▶ **What you have to do**:
Show all lines of the listing that hold the word "large".

[Opening Task data section]

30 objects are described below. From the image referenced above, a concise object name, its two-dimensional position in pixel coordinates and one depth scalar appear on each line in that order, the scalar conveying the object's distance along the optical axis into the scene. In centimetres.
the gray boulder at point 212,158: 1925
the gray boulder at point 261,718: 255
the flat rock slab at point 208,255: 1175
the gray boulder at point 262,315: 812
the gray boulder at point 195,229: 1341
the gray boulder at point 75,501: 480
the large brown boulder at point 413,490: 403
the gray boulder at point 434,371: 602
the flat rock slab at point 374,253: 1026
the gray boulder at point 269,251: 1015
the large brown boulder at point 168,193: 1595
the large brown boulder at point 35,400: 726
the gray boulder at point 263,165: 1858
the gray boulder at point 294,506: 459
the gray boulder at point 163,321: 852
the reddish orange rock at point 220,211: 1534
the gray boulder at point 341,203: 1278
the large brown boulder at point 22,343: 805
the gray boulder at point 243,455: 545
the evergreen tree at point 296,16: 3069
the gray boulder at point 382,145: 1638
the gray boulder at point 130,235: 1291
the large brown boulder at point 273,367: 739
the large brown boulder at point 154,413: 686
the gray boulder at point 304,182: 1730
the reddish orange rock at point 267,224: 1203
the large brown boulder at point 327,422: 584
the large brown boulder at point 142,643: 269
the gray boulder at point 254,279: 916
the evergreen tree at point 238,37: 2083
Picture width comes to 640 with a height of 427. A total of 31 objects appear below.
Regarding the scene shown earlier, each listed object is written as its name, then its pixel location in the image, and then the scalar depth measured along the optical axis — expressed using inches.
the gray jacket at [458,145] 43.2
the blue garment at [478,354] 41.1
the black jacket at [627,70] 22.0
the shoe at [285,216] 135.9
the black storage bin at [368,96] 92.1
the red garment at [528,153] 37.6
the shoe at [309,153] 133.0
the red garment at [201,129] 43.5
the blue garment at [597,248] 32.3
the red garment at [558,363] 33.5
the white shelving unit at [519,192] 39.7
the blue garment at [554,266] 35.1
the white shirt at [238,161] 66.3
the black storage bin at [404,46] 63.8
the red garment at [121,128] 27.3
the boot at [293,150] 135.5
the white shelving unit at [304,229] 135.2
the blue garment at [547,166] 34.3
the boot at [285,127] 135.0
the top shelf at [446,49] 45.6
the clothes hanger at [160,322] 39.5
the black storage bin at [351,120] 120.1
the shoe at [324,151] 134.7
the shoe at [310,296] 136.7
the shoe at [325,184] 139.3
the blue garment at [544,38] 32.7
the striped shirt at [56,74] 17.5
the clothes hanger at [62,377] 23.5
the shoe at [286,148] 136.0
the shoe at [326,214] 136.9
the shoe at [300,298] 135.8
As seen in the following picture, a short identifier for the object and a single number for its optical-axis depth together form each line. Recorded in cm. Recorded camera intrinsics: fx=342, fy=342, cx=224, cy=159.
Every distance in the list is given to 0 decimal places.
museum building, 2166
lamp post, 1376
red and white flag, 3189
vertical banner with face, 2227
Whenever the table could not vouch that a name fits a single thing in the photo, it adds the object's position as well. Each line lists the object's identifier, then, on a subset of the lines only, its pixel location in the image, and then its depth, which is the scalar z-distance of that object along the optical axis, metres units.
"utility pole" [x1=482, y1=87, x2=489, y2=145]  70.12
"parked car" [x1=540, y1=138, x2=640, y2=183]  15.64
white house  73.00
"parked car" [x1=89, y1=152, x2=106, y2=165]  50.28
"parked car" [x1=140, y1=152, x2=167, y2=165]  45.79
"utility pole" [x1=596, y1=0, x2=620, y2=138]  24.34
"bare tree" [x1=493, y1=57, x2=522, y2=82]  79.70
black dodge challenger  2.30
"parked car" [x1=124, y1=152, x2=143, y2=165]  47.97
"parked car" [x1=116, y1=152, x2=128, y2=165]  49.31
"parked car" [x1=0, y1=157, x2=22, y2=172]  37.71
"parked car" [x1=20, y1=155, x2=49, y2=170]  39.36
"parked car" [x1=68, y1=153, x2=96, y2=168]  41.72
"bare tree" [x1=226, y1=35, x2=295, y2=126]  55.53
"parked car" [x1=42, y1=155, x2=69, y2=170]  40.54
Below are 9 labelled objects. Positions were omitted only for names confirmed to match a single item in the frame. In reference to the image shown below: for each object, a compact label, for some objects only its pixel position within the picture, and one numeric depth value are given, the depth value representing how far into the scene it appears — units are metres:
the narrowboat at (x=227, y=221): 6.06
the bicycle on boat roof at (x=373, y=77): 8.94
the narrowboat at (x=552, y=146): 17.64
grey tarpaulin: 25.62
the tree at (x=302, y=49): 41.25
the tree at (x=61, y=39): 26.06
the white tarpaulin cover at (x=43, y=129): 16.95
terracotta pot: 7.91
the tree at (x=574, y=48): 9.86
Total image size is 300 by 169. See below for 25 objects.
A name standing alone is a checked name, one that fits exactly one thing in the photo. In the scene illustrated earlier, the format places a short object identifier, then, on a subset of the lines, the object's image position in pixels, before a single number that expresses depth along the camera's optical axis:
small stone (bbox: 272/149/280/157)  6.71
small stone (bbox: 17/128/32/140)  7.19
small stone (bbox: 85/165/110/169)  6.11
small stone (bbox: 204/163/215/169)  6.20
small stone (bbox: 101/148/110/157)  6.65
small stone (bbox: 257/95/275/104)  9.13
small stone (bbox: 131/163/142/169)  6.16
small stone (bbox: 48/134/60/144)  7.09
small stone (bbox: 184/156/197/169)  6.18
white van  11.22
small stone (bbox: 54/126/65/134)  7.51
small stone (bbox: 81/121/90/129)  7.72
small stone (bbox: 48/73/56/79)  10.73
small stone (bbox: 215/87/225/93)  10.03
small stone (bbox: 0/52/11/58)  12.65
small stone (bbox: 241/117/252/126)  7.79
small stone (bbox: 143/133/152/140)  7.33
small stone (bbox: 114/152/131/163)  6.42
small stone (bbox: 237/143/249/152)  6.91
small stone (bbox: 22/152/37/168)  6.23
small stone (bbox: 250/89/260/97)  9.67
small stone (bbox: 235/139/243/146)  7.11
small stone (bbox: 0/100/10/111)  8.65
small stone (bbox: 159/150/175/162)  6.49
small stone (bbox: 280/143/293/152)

[Closing Task data section]

▶ **Answer section**:
the large brown boulder at point 413,490: 403
the large brown boulder at point 168,193: 1595
the large brown boulder at point 35,400: 726
the large brown boulder at point 22,343: 805
the large brown boulder at point 273,367: 739
the large brown boulder at point 154,413: 686
the large brown boulder at point 327,422: 584
the large brown boulder at point 142,643: 269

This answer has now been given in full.